Also in the budget, he said, is funding to help the department resist Russian cyberattacks, counter the threats from the ballistic-missile capabilities of countries like North Korea and Iran, and maintain troop presence and counter-terrorism capacity in both the Middle East and South Asia to counter threats from Iran, and terrorist groups like ISIS, Al Qaeda and al Shabaab.

The FY22 budget request, said Chairman of the Joint Chiefs of Staff Gen. Mark A. Milley, is appropriate to meet the Defense Department's needs.

"It strikes an appropriate balance between preserving present readiness and future modernization," Milley said. "It is biased towards [the] future operating environment and the readiness it's going to take in the future for this fundamental change in the character of war that we are currently undergoing."

Milley told lawmakers it's imperative that the level of funding for modernization for advanced technologies such as hypersonics, precision munitions, robotics and artificial intelligence, continues to be funded as it has been in the FY22 budget for the long-term.

"If we do not put a lot of money towards those [advanced technologies] and develop them to a level of capability to deploy in our joint force, then we will be at a significant disadvantage to those countries that do develop them," he said. "China is investing heavily in all of those capabilities. We need to definitely do that, [and] this budget does a lot of that. It will have to be a sustained level of effort over many years. But it's critical to the defense of the United States that we invest in advanced technologies.

◆ ◆ ◆ ◆ ◆ ◆ ◆

▶ _STATED TASK_
According to the passage on the FY22 defense budget, which advanced technologies does Milley name as needing sustained modernization funding? The data that comes next is separate material, unrelated to the text.

▶ _GIVEN DATA_
◆ ◆ ◆ ◆ ◆ ◆ ◆

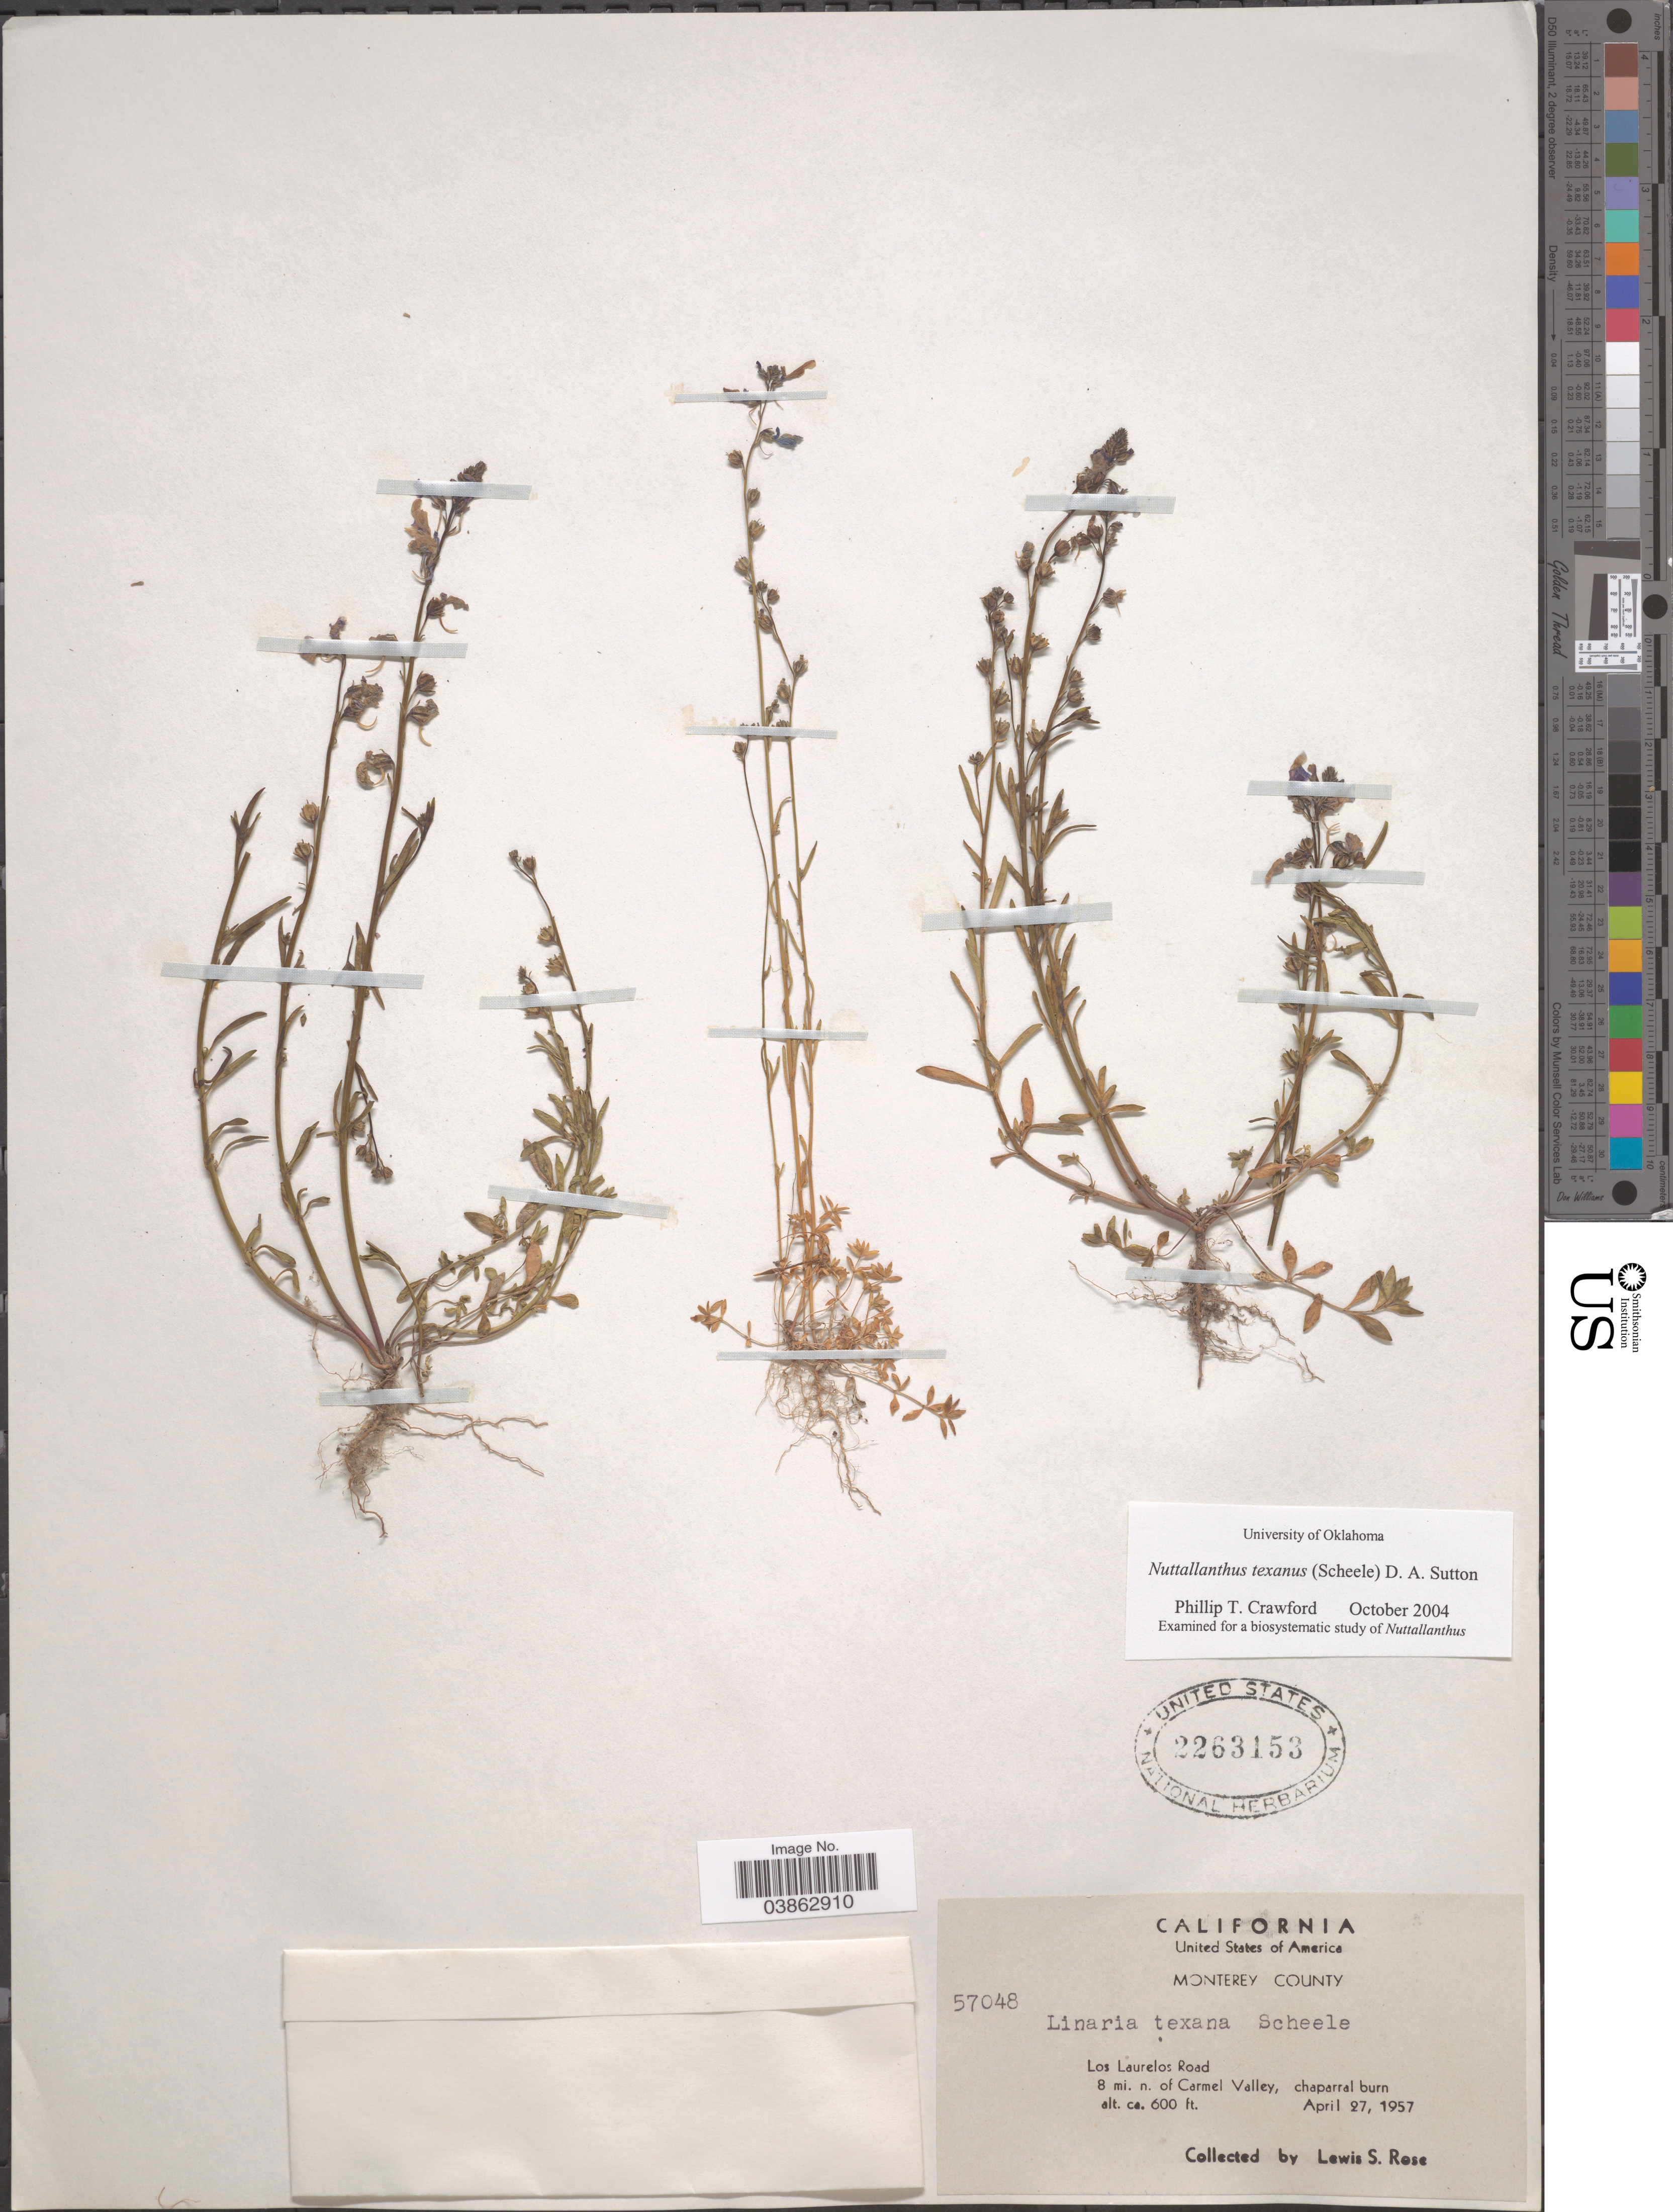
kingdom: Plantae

◆ ◆ ◆ ◆ ◆ ◆ ◆

▶ _EXPECTED OUTPUT_
Hypersonics, precision munitions, robotics and artificial intelligence.